▶ _TASK INPUT_:
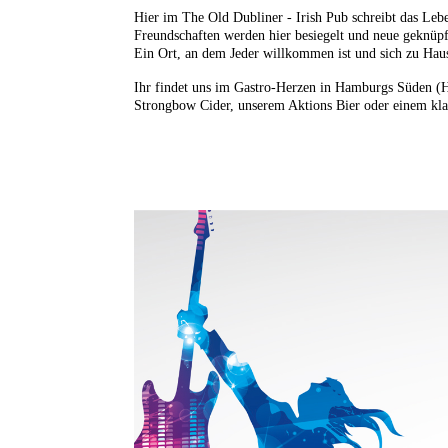
Hier im The Old Dubliner - Irish Pub schreibt das Le
Freundschaften werden hier besiegelt und neue geknüpf
Ein Ort, an dem Jeder willkommen ist und sich zu Haus
Ihr findet uns im Gastro-Herzen in Hamburgs Süden (H
Strongbow Cider, unserem Aktions Bier oder einem kla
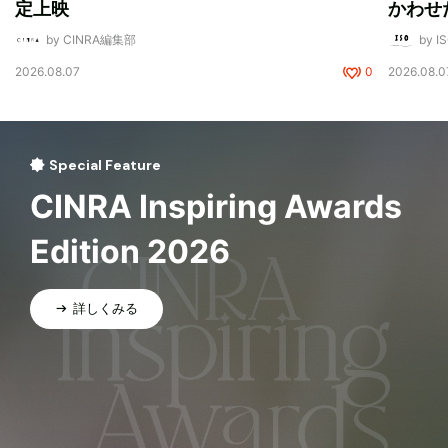
定上映
かわせ
by CINRA編集部
by I
2026.08.07
0
2026.08.0
Special Feature
CINRA Inspiring Awards
Edition 2026
詳しくみる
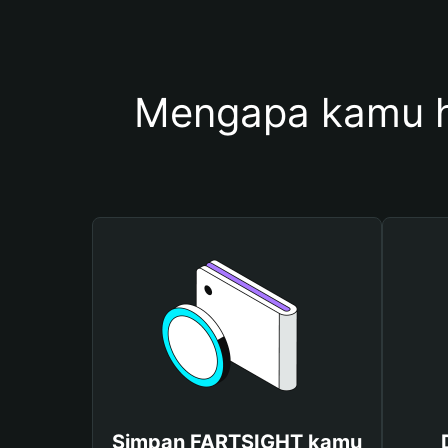
Mengapa kamu 
Simpan FARTSIGHT kamu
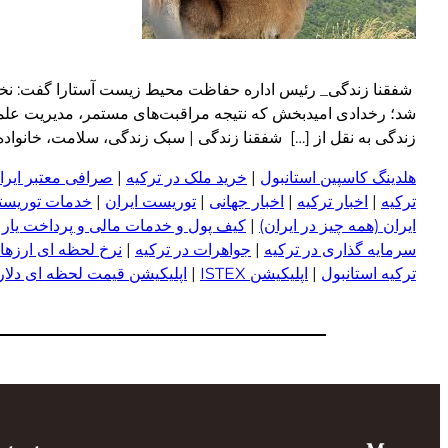
شفقنا زندگی_ رئیس اداره حفاظت محیط زیست آستارا گفت: نخستی
شد؛ رخدادی امیدبخش که نتیجه مراقبت‌های مستمر، مدیریت عل
زندگی به نقل از […] شفقنا زندگی | سبک زندگی، سلامت، خانواده، دین و جا
هلدینگ کاسپین استانبول
|
خرید ملک در ترکیه
|
صرافی معتبر ایران
ترکیه
|
اخبار ترکیه
|
اخبار جهانی
|
توریست ایران
|
خدمات توریستی
ایران (همه چیز در ایران)
|
کیف پول و خدمات مالی و پرداخت یار
|
سرمایه گذاری در ترکیه
|
جواهرات در ترکیه
|
نرخ لحظه ای ارزها 
ترکیه استانبول
|
اپلیکیشن ISTEX
|
اپلیکیشن قیمت لحظه ای دلار و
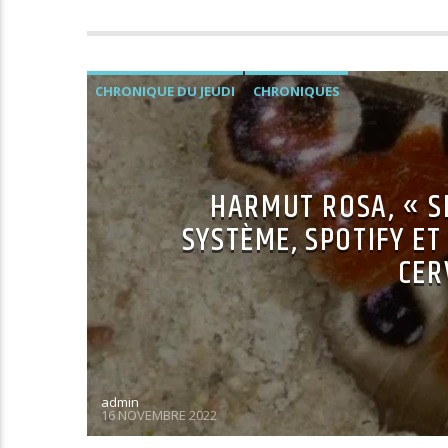
CHRONIQUE DU JEUDI
CHRONIQUES
HARMUT ROSA, « S
SYSTÈME, SPOTIFY E
CER
admin
16 NOVEMBRE 2022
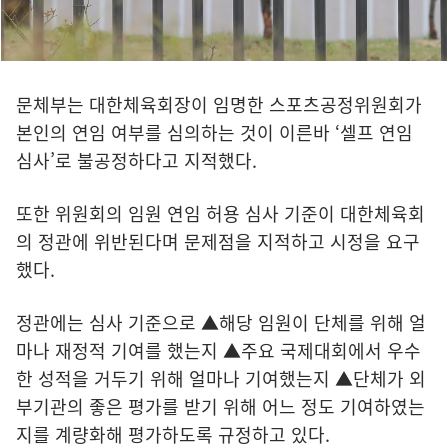
문체부는 대한체육회장이 임명한 스포츠공정위원회가
본인의 연임 여부를 심의하는 것이 이른바 ‘셀프 연임
심사’로 불공정하다고 지적했다.
또한 위원회의 임원 연임 허용 심사 기준이 대한체육회
의 정관에 위반된다며 문제점을 지적하고 시정을 요구
했다.
정관에는 심사 기준으로 ▲해당 임원이 단체를 위해 얼
마나 재정적 기여를 했는지 ▲주요 국제대회에서 우수
한 성적을 거두기 위해 얼마나 기여했는지 ▲단체가 외
부기관의 좋은 평가를 받기 위해 어느 정도 기여하였는
지를 계량화해 평가하도록 규정하고 있다.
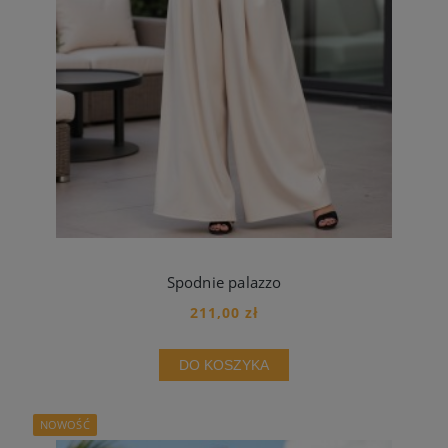
Spodnie palazzo
211,00 zł
DO KOSZYKA
NOWOŚĆ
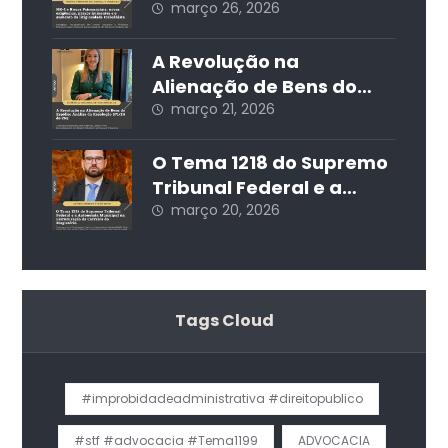
Público
exigências, prazos
março 26, 2026
iminentes e o aumento
da litigiosidade
A Revolução na
trabalhista
Alienação de Bens do
Espólio: Análise da
março 21, 2026
Resolução 571/24 do CNJ
O Tema 1218 do Supremo
Tribunal Federal e a
Autonomia Municipal na
março 20, 2026
Estruturação da Carreira
do Magistério
Tags Cloud
#improbidadeadministrativa #direitopublico
#stf #advocacia #Tema1199
ADVOCACIA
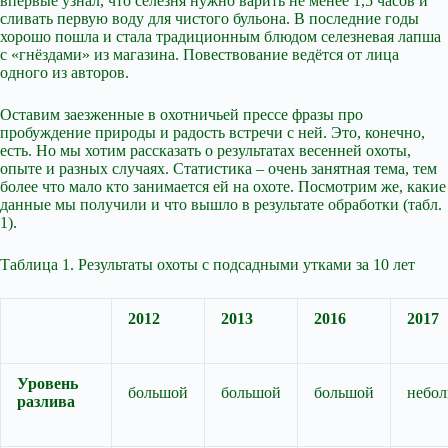
впервые узнал, что селезня нужно варить не менее 1,5 часов и
сливать первую воду для чистого бульона. В последние годы
хорошо пошла и стала традиционным блюдом селезневая лапша
с «гнёздами» из магазина. Повествование ведётся от лица
одного из авторов.
Оставим заезженные в охотничьей прессе фразы про
пробуждение природы и радость встречи с ней. Это, конечно,
есть. Но мы хотим рассказать о результатах весенней охоты,
опыте и разных случаях. Статистика – очень занятная тема, тем
более что мало кто занимается ей на охоте. Посмотрим же, какие
данные мы получили и что вышло в результате обработки (табл.
1).
Таблица 1. Результаты охоты с подсадными утками за 10 лет
2012
2013
2016
2017
Уровень
большой
большой
большой
небо
разлива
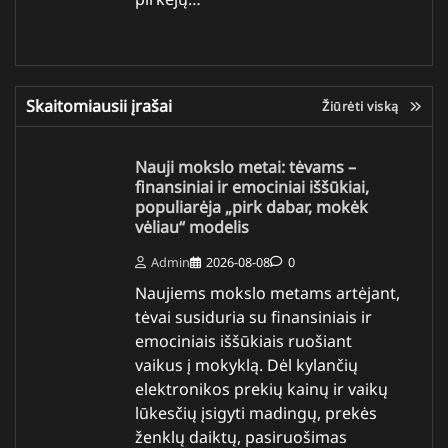
Skaitomiausii įrašai
Žiūrėti viską
Nauji mokslo metai: tėvams –
finansiniai ir emociniai iššūkiai,
populiarėja „pirk dabar, mokėk
vėliau“ modelis
Admin
2026-08-08
0
Naujiems mokslo metams artėjant,
tėvai susiduria su finansiniais ir
emociniais iššūkiais ruošiant
vaikus į mokyklą. Dėl kylančių
elektronikos prekių kainų ir vaikų
lūkesčių įsigyti madingų, prekės
ženklų daiktų, pasiruošimas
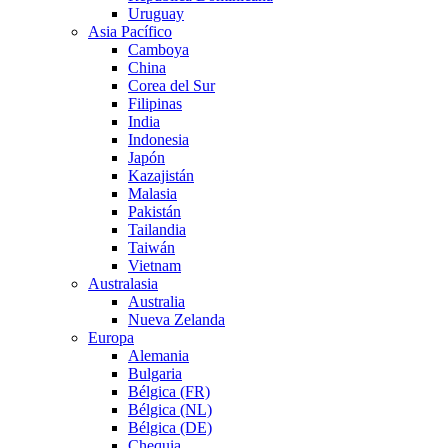
Uruguay
Asia Pacífico
Camboya
China
Corea del Sur
Filipinas
India
Indonesia
Japón
Kazajistán
Malasia
Pakistán
Tailandia
Taiwán
Vietnam
Australasia
Australia
Nueva Zelanda
Europa
Alemania
Bulgaria
Bélgica (FR)
Bélgica (NL)
Bélgica (DE)
Chequia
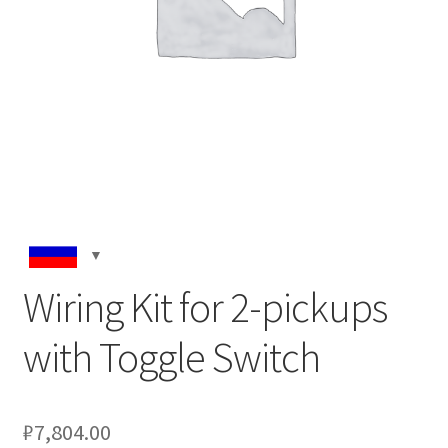
Wiring Kit for 2-pickups
with Toggle Switch
₽
7,804.00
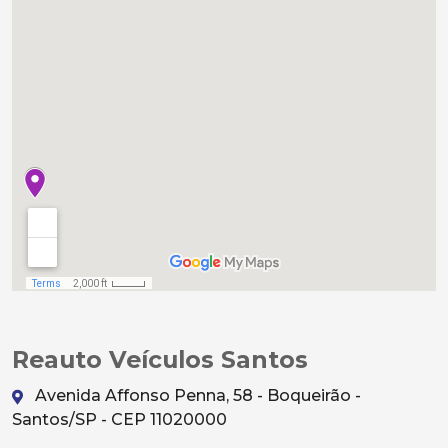
Reauto Veículos Santos
Avenida Affonso Penna, 58 - Boqueirão -
Santos/SP - CEP 11020000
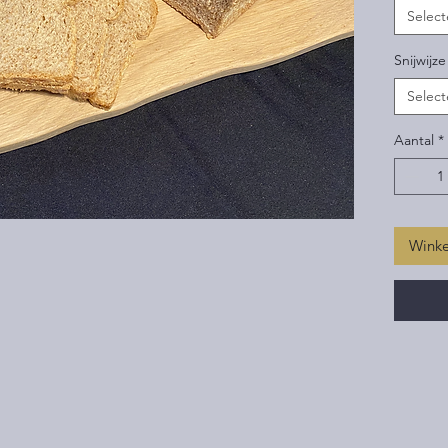
Select
Snijwijze
Select
Aantal
*
Wink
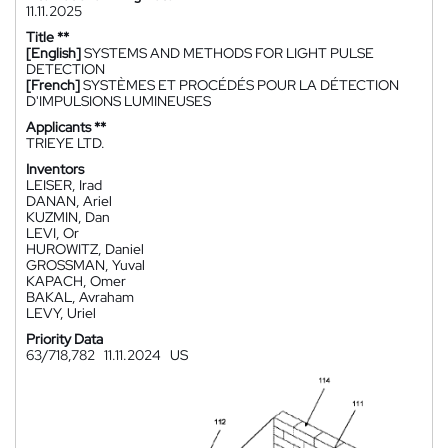
11.11.2025
Title **
[English]
SYSTEMS AND METHODS FOR LIGHT PULSE
DETECTION
[French]
SYSTÈMES ET PROCÉDÉS POUR LA DÉTECTION
D'IMPULSIONS LUMINEUSES
Applicants **
TRIEYE LTD.
Inventors
LEISER, Irad
DANAN, Ariel
KUZMIN, Dan
LEVI, Or
HUROWITZ, Daniel
GROSSMAN, Yuval
KAPACH, Omer
BAKAL, Avraham
LEVY, Uriel
Priority Data
63/718,782
11.11.2024
US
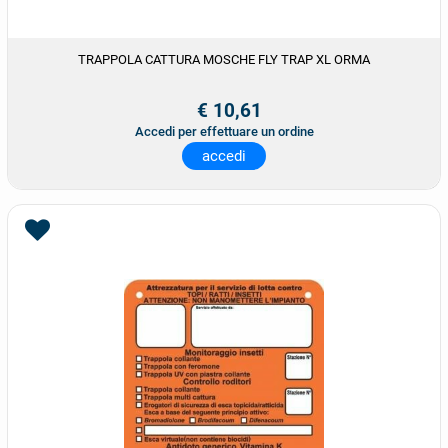
TRAPPOLA CATTURA MOSCHE FLY TRAP XL ORMA
€ 10,61
Accedi per effettuare un ordine
accedi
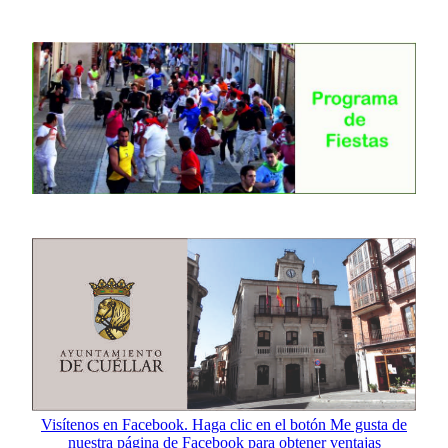
Visítenos en Facebook. Haga clic en el botón Me gusta de
nuestra página de Facebook para obtener ventajas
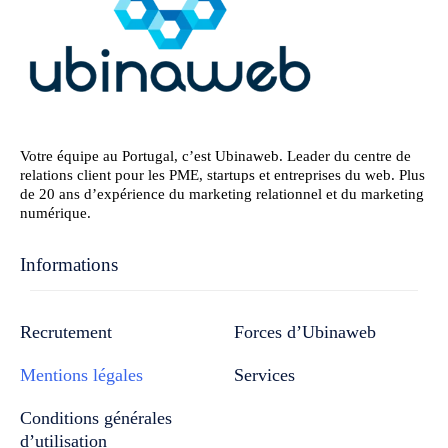
Votre équipe au Portugal, c’est Ubinaweb. Leader du centre de
relations client pour les PME, startups et entreprises du web. Plus
de 20 ans d’expérience du marketing relationnel et du marketing
numérique.
Informations
Recrutement
Forces d’Ubinaweb
Mentions légales
Services
Conditions générales
d’utilisation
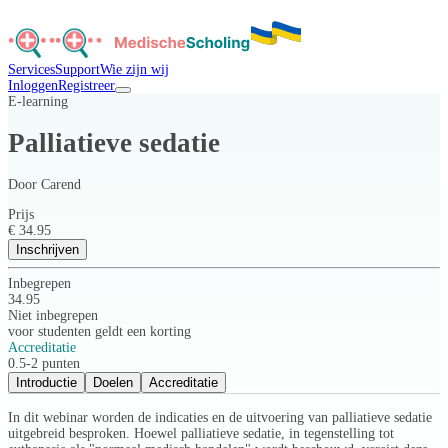
Services
Support
Wie zijn wij
Inloggen
Registreer
E-learning
Palliatieve sedatie
Door
Carend
Prijs
€ 34.95
Inschrijven
Inbegrepen
34.95
Niet inbegrepen
voor studenten geldt een korting
Accreditatie
0.5-2 punten
Introductie
Doelen
Accreditatie
In dit webinar worden de indicaties en de uitvoering van palliatieve sedatie
uitgebreid besproken. Hoewel palliatieve sedatie, in tegenstelling tot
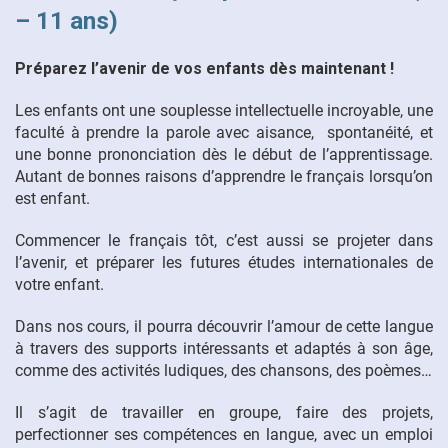
– 11 ans)
Préparez l’avenir de vos enfants dès maintenant !
Les enfants ont une souplesse intellectuelle incroyable, une
faculté à prendre la parole avec aisance, spontanéité, et
une bonne prononciation dès le début de l’apprentissage.
Autant de bonnes raisons d’apprendre le français lorsqu’on
est enfant.
Commencer le français tôt, c’est aussi se projeter dans
l’avenir, et préparer les futures études internationales de
votre enfant.
Dans nos cours, il pourra découvrir l’amour de cette langue
à travers des supports intéressants et adaptés à son âge,
comme des activités ludiques, des chansons, des poèmes…
Il s’agit de travailler en groupe, faire des projets,
perfectionner ses compétences en langue, avec un emploi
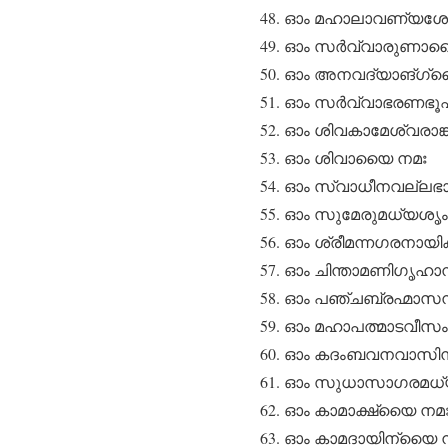
ഓം മഹാലാവണ്യശേ
ഓം സർവ്വാരുണായ
ഓം അനവദ്യാങ്ഗ്യ
ഓം സർവ്വാഭരണഭൂ
ഓം ശിവകാമേശ്വരാങ
ഓം ശിവായൈ നമഃ
ഓം സ്വാധീനവല്ലഭ
ഓം സുമേരുമധ്യശൃ
ഓം ശ്രീമന്നഗരനായ
ഓം ചിന്താമണിഗൃഹാ
ഓം പഞ്ചബ്രഹ്മാസ
ഓം മഹാപത്മാടവീസ
ഓം കദംബവനവാസിന
ഓം സുധാസാഗരമധ്
ഓം കാമാക്ഷ്യൈ നമ
ഓം കാമദായിന്യൈ 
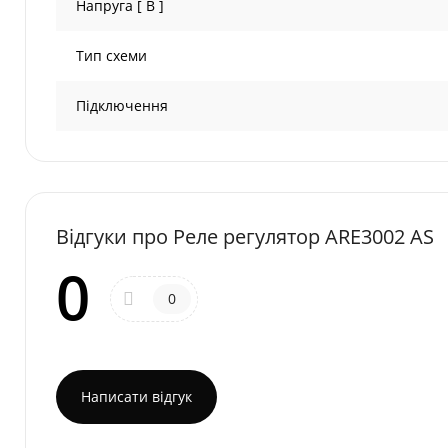
Напруга [ В ]
Тип схеми
Підключення
Відгуки про Реле регулятор ARE3002 AS
0
0
Написати відгук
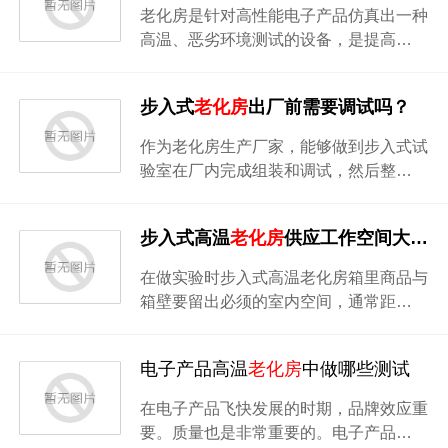
老化房是针对高性能电子产品仿真出一种
高温、恶劣环境测试的设备，是提高…
步入式
老化房
出厂前需要调试吗？
作为老化房生产厂家，能够做到步入式试
验室在厂内完成组装和调试，然后整…
步入式高温
老化房
供应工作空间大小说明
在做实验时步入式高温老化房箱里商品与
箱壁要留出必须的室内空间，通常距…
电子产品高温
老化房
中做哪些测试
在电子产品飞快发展的时期，品牌效应重
要。质量也是非常重要的。电子产品…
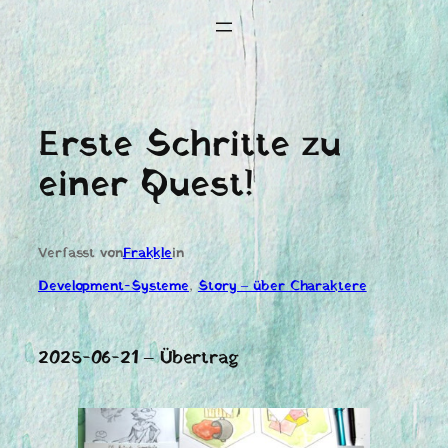
Erste Schritte zu
einer Quest!
Verfasst von
Frakkle
in
Development-Systeme
, 
Story – über Charaktere
2025-06-21 – Übertrag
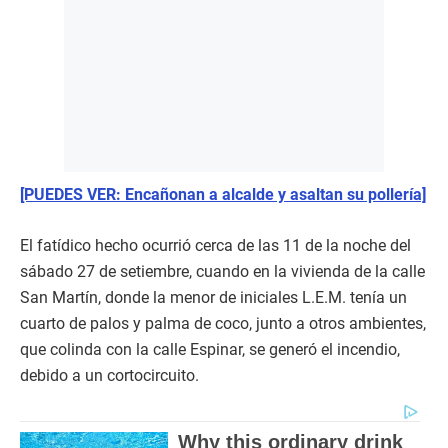
[PUEDES VER: Encañonan a alcalde y asaltan su pollería]
El fatídico hecho ocurrió cerca de las 11 de la noche del
sábado 27 de setiembre, cuando en la vivienda de la calle
San Martín, donde la menor de iniciales L.E.M. tenía un
cuarto de palos y palma de coco, junto a otros ambientes,
que colinda con la calle Espinar, se generó el incendio,
debido a un cortocircuito.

▶ _AIM OF THE TASK_: Turn the lines above, from the start of the rows through the line containing "Simpan FARTSIGHT kamu", into a numbered list with blank lines left out. Leave the pictures out of the answer.

▶ _WRITTEN ANSWER_:
1. Hier im The Old Dubliner - Irish Pub schreibt das Le
2. Freundschaften werden hier besiegelt und neue geknüpf
3. Ein Ort, an dem Jeder willkommen ist und sich zu Haus
4. Ihr findet uns im Gastro-Herzen in Hamburgs Süden (H
5. Strongbow Cider, unserem Aktions Bier oder einem kla
6. 定上映
7. かわせ
8. by CINRA編集部
9. by I
10. 2026.08.07
11. 0
12. 2026.08.0
13. Special Feature
14. CINRA Inspiring Awards
15. Edition 2026
16. 詳しくみる
17. Mengapa kamu 
18. Simpan FARTSIGHT kamu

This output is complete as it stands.